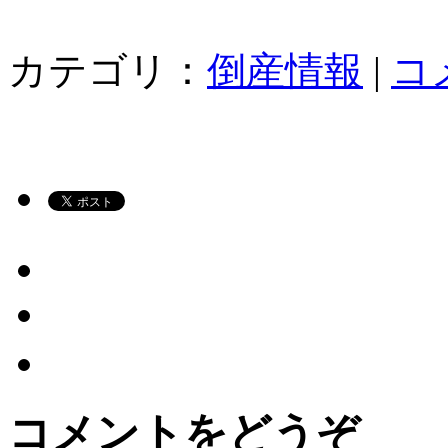
カテゴリ：
倒産情報
|
コ
コメントをどうぞ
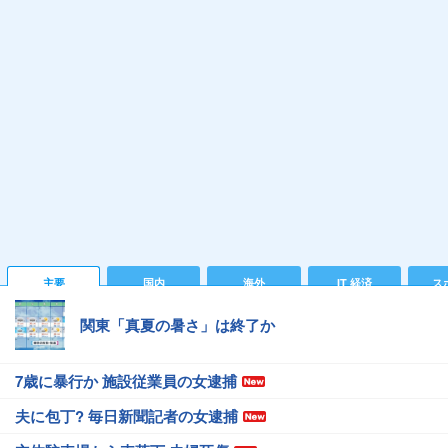
主要
国内
海外
IT 経済
ス
関東「真夏の暑さ」は終了か
7歳に暴行か 施設従業員の女逮捕
夫に包丁? 毎日新聞記者の女逮捕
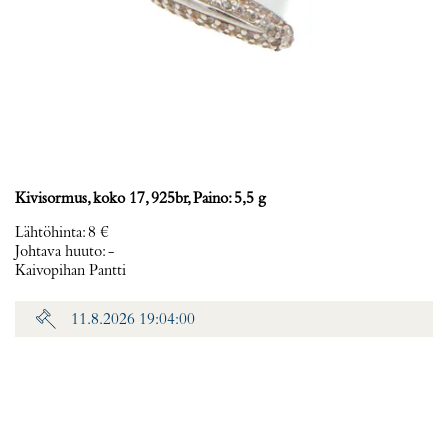
Kivisormus, koko 17, 925br, Paino: 5,5 g
Lähtöhinta
:
8 €
Johtava huuto:
-
Kaivopihan Pantti
11.8.2026 19:04:00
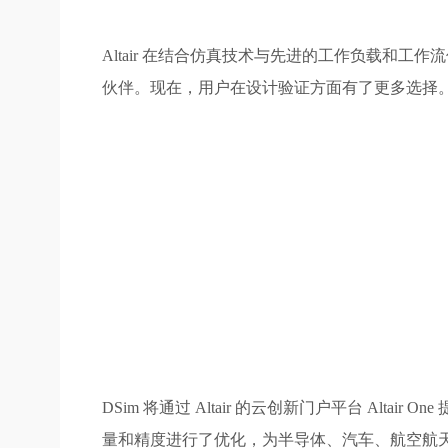
Altair 在结合仿真技术与先进的工作负载和
伙伴。现在，用户在设计验证方面有了更多选择
DSim 将通过 Altair 的云创新门户平台 Al
量和精度进行了优化，为半导体、汽车、航空航天和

*****

Task directions –
Edit the text from all the records, replacing "Lähtöhinta" with "Hinta" and keeping everything else the same. Leave the pictures out of your answer.

Answer to this exercise –
カテゴリ：
倒産情報
|
コ
コメントをどうぞ
主要
国内
海外
IT 経済
ス
関東「真夏の暑さ」は終了か
7歳に暴行か 施設従業員の女逮捕
夫に包丁? 毎日新聞記者の女逮捕
Kivisormus, koko 17, 925br, Paino: 5,5 g
Hinta
:
8 €
Johtava huuto:
-
Kaivopihan Pantti
11.8.2026 19:04:00
Altair 在结合仿真技术与先进的工作负载和
伙伴。现在，用户在设计验证方面有了更多选择
DSim 将通过 Altair 的云创新门户平台 Al
量和精度进行了优化，为半导体、汽车、航空航天和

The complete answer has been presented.